From what one reads, ex-ex-Police Commissioner Peter Paul Zammit ended up in hot water after some juicy bits of paper reached the chaps from MaltaToday, leading the Data Protection Commissioner to conclude there was no doubt the documents “were effectively obtained from the personal file of [Police Inspector Elton Taliana) held within the human resources department of the police force”.

The Data Protection Commissioner also noted that such personal dossiers can only be accessed by the Commissioner of Police”, adding that Taliana’s personal file was last requested by the former Commissioner of Police, that is Peter Paul Zammit, between July and August 2013.

Speaking as a plougher of a journalistic furrow of sorts, I don’t quite see where people get off saying that MaltaToday shouldn’t have made use of these juicy little titbits, any cheap and tawdry hack would do it, so why not MaltaToday?

It’s at the point where the border between journalism and personal interest gets blurred that I start to question whether this sort of information should be used but, at the end of the day, the only person at fault is the one who saw fit to leak it, not the one who grabbed it with both hands and made a gooey sandwich with it.

I wish I had been in court on Wednesday when the magistrate threw out the case against the Birdlife people, who had had their collars felt by the fuzz on the instance of the federation of bird killers.
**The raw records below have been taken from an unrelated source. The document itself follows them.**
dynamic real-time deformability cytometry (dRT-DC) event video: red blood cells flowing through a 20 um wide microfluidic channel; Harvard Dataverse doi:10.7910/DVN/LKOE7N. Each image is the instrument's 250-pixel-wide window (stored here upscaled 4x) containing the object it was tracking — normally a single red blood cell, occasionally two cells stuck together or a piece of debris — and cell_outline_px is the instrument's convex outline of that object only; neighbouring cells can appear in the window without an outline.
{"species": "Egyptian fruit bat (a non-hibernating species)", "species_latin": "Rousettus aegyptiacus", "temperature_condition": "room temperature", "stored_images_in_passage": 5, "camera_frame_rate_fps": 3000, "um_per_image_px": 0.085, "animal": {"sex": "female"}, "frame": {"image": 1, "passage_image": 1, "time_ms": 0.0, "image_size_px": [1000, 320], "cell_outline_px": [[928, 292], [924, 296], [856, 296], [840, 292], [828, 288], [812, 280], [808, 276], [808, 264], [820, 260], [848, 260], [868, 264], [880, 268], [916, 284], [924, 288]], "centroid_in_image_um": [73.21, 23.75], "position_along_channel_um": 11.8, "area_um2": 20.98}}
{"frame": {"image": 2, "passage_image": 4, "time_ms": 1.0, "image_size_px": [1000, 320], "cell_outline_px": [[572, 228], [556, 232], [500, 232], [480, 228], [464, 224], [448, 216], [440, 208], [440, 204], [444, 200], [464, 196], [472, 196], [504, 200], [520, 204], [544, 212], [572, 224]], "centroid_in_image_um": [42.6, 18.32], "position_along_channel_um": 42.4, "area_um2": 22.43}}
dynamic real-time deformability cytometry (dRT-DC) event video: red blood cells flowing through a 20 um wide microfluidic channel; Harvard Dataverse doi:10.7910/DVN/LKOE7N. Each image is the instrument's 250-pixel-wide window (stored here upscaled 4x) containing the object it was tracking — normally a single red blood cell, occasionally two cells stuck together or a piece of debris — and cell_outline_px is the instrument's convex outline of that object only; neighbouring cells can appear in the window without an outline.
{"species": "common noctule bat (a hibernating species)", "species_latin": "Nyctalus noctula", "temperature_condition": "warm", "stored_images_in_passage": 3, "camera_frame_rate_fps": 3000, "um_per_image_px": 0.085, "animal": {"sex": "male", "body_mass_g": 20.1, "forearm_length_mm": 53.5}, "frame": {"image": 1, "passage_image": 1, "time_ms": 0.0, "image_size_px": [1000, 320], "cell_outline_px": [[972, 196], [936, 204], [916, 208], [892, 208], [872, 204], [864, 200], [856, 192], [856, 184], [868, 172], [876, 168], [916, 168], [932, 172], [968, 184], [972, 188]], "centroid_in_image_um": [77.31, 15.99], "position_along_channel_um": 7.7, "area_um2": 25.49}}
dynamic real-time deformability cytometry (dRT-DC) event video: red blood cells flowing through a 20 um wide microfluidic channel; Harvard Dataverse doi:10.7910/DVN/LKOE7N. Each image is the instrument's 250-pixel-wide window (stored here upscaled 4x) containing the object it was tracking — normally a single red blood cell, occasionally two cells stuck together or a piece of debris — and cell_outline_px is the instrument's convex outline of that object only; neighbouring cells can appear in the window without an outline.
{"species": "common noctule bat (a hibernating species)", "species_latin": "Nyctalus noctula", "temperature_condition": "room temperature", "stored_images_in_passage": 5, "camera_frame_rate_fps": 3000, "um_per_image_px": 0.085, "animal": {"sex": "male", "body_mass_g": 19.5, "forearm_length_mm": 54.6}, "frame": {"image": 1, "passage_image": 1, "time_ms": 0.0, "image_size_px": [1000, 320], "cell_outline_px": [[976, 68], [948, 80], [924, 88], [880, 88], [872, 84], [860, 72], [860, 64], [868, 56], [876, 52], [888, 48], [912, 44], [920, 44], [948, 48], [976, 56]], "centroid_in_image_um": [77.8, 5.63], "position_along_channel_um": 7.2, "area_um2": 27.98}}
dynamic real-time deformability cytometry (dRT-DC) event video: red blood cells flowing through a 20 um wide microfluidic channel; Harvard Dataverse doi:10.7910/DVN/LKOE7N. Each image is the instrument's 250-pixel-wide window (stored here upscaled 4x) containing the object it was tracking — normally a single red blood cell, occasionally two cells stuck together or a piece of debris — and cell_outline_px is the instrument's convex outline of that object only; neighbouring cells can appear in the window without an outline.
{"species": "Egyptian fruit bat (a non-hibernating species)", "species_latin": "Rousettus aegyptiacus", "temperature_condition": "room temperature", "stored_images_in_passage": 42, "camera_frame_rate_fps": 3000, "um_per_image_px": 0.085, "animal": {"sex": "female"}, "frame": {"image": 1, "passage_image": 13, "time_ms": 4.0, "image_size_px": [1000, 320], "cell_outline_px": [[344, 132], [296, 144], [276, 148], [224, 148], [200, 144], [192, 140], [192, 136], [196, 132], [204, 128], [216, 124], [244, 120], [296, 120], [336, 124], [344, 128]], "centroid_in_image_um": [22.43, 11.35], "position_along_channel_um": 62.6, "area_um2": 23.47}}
I mean, talk about supercilious, cynical bullying: a bunch of people whose main aim in life is to kill birds try to get a different bunch of people, who try to save birds, convicted of being in possession of protected birds.
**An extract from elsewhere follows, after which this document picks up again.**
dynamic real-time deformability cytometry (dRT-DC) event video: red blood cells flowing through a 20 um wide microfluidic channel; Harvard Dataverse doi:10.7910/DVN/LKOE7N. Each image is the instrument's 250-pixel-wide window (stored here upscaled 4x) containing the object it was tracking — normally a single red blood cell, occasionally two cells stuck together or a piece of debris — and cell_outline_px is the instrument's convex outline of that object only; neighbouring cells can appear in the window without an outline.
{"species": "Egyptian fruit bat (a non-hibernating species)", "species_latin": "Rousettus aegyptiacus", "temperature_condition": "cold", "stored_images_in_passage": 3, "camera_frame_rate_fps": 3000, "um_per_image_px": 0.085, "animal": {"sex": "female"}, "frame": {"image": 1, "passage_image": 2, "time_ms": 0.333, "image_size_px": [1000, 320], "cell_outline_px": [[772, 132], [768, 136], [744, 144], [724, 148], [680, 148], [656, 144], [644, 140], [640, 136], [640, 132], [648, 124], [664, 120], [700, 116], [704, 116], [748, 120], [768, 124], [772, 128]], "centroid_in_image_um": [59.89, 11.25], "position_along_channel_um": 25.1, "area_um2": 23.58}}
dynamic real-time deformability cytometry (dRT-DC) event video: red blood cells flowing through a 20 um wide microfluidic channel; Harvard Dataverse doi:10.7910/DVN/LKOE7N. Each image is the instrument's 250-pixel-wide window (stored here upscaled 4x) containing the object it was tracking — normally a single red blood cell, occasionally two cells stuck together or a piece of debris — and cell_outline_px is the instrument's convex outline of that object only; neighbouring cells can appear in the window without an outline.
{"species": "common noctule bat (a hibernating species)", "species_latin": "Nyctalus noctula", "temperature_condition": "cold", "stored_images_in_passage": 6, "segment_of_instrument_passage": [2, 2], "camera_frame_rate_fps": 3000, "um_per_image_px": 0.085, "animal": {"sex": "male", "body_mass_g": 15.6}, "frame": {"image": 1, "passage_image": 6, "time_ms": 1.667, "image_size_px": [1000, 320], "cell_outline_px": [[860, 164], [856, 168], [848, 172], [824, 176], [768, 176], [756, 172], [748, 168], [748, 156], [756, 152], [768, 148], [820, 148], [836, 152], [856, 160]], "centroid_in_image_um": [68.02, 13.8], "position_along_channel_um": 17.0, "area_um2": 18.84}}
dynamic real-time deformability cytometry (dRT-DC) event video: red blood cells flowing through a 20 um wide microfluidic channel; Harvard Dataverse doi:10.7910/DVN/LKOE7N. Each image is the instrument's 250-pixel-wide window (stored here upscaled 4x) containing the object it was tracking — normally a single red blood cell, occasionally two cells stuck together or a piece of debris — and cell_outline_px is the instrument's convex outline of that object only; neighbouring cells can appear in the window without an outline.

Had I been the magistrate, I’d have invited the complainants to take a very long walk on a very short pier, with a bag of cement tied around their necks. It’s lucky I’m not a magistrate, then.

One of the consolations of summer, hate it as I do, is the Victoria International Arts Festival that is held for quite a few weeks over June and July, this year being no exception.

We went to one of the free (they’re all free) events every day last weekend and it was - as always - great stuff.